# RSPCA vrs DEFRA



## TSKA Rory Matier (May 27, 2007)

Could this really be?

Not so long back, l posed the question that perhaps after all said and done that maybe the RSPCA would want DEFRA.

Of course it was sort of rebuked, however, certain things come to light of course and hey presto...................

Now if RSPCA were in charge or became an extension of DEFRA, Gosh then what...........................?

Rory


----------



## TSKA Rory Matier (May 27, 2007)

*RSPCA vrs DEFRA: Round One*

Could it really be as far fetched as originally thought?

Reading this article:

And from that (virtual) farm he made a pile, e-i-e-i-o | Magnus Linklater - Times Online

With its comments like:

"The £300 million fine that the Department for Environment, Food and Rural Affairs (Defra) had to pay to the EU because its single farm payment scheme was so badly handled is the kind of scandal that used to bring ministers down — instead they are promoted, like Margaret Beckett, to be Foreign Secretary"

And combined with the fact that the RSPCA in 2005 figures had a cash reserve in their bank account of some £200 million?

Nowadays £100 Million would buy a candidate a political campaign.

So why does a charity need this kind of cash reserve and what pray tell would the cash reserve be now some [nearly] three years later?

If DEFRA have a £300 million fine to pay, and are forced to sell some of the finery off [buildings], and also the Bill Team is being slimmed down enormously and as a result of this Animal Welfare is no longer considered a priority, where else could they find the money to pay their debt?

But supposing a cash - err, what could we call it? 

LRI - Long Range Investment was made by an offshore account, or would even that be a necessity? 

Supposing an investment sum was made to the regulative body?

Perhaps not as far fetched now eh?

And how would the RSPCA in this position fare?

Well, think of the credibility governmentally they would have?

But hey, what about us? Who would then handle all the animal welfare issues and at what type of severity would we see restrictions then?

Just a thought l had, but then who else may be thinking on this line??

Rory


----------



## ratboy (Jan 10, 2007)

As far as I am aware, you can't just buy a government department can you ? It would need to be done with the approval of the government in power at the time. .. are there any precedents for this ? have governments ever sold off departments before ? or would the RSPCA become part of the government ?

What of the RSPCA status ? They would surely no longer be classed as a charity which would mean that the RSPCA as it is now would need to be dissolved... and presumably the shelters would all have to close ?


----------



## ratboy (Jan 10, 2007)

Animal welfare is controlled by the AWA and is under the power of the local councils. If the RSPCA have taken over DEFRA, then would the councils still be able to use them as AWA inspectors ?
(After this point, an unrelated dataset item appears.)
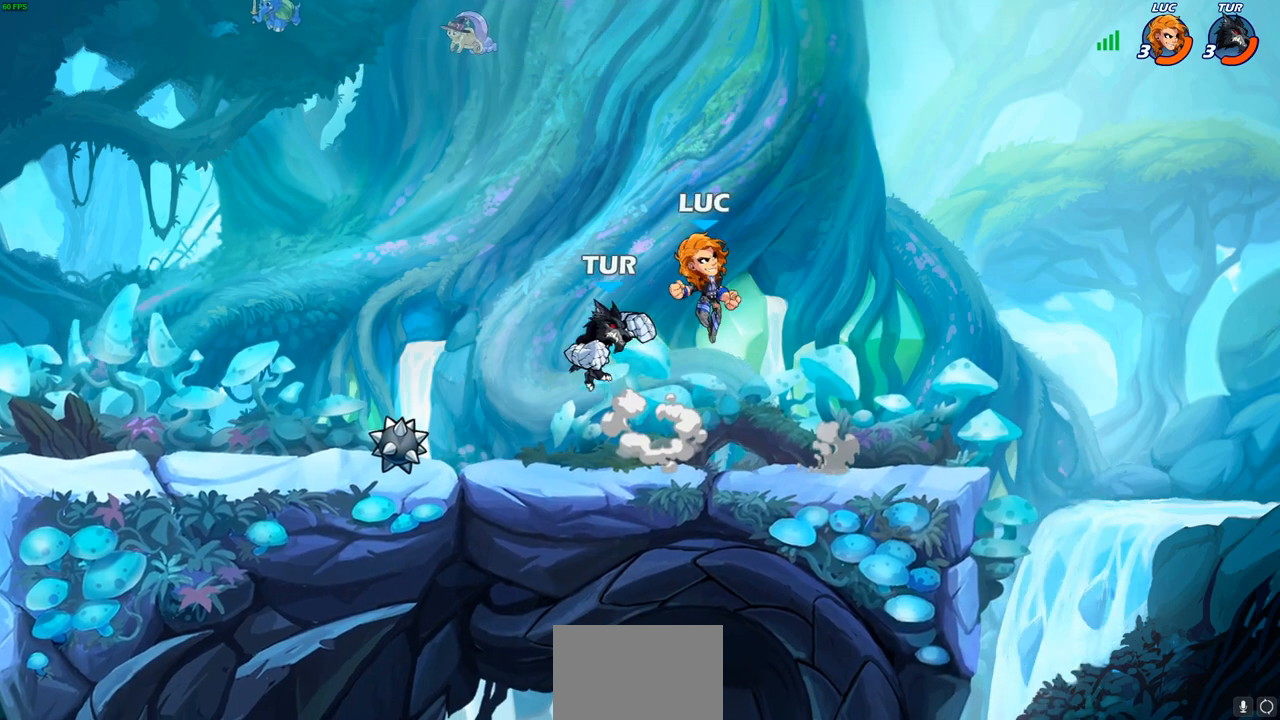
{"buttons": [], "left_stick": "right", "right_stick": "center", "events": [[117, "left_stick", "down-left"], [233, "left_stick", "down"], [467, "left_stick", "right"]]}
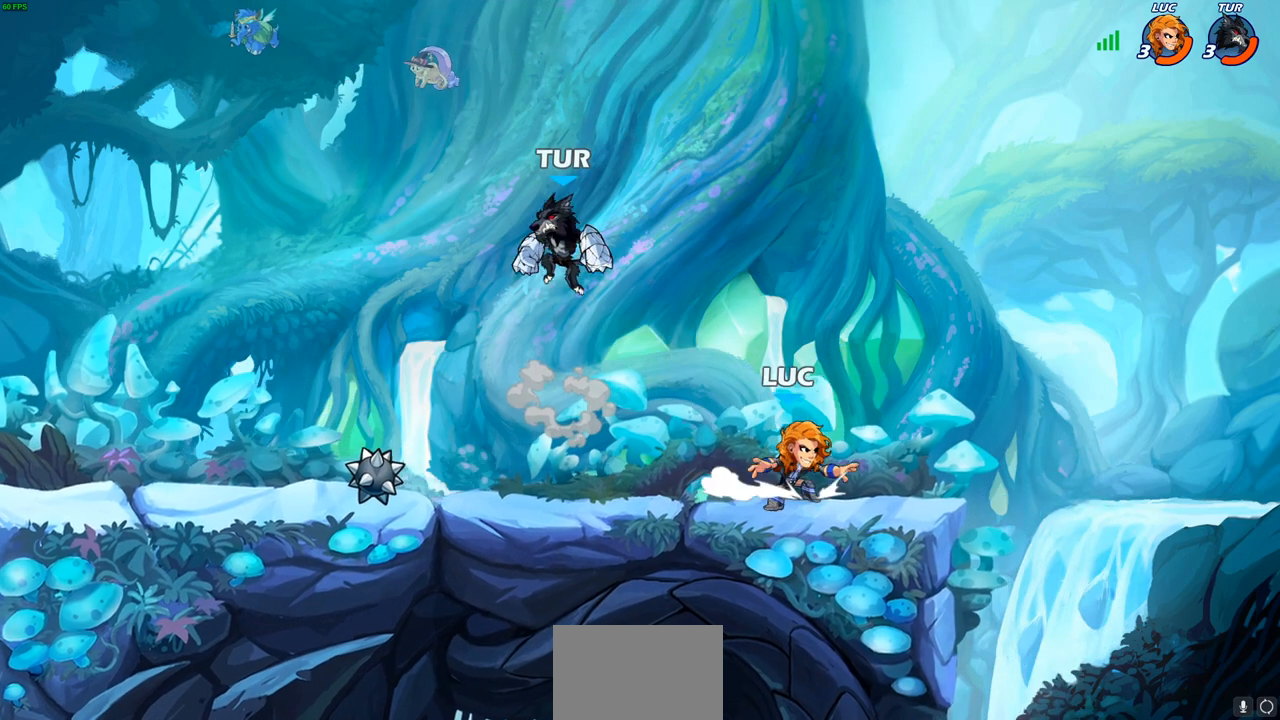
{"buttons": [], "left_stick": "center", "right_stick": "center", "events": [[100, "left_stick", "up-left"], [250, "left_stick", "center"]]}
If not... who are they going to use ?

It would leave the AWA as potentially unenforcable law. Which would leave the RSPCA free under their guise as the new DEFRA to bring in more draconian measures.

Just thinking out loud


----------



## TSKA Rory Matier (May 27, 2007)

*Thinking out loud: P2*

Mmm, indeed it would, but as said perhaps l am not the only one thinking this way.

Would you really need to down grade the shelters?

I mean would you have to downgrade at all?

If the council use them now, to enforce certain awa principals could they use them in the future?

Me too [thinking out loud that is]

R


----------



## ratboy (Jan 10, 2007)

I am just thinking that the RSPCA would lose it's status as a charity ? perhaps it wouldn't ? But if it did, it would surely not be allowed to 'own' charitable animal shelters ?


----------



## Schip (Mar 31, 2007)

You talk to most councils and they will admit that the RSPCA are going to be the body to regulate the AWA because the councils don't have the manpower or funds to police it.


----------



## ratboy (Jan 10, 2007)

Schip said:


> You talk to most councils and they will admit that the RSPCA are going to be the body to regulate the AWA because the councils don't have the manpower or funds to police it.


Indeed. I phoned my council about this exact point and got a call from the guy who will be in charge of the AWA in my area, the chief dog warden.

He is (was) under the impression that the RSPCA are highly trained in all species kept as pets in the UK and are therefore the obvious choice to use for policing the AWA.


----------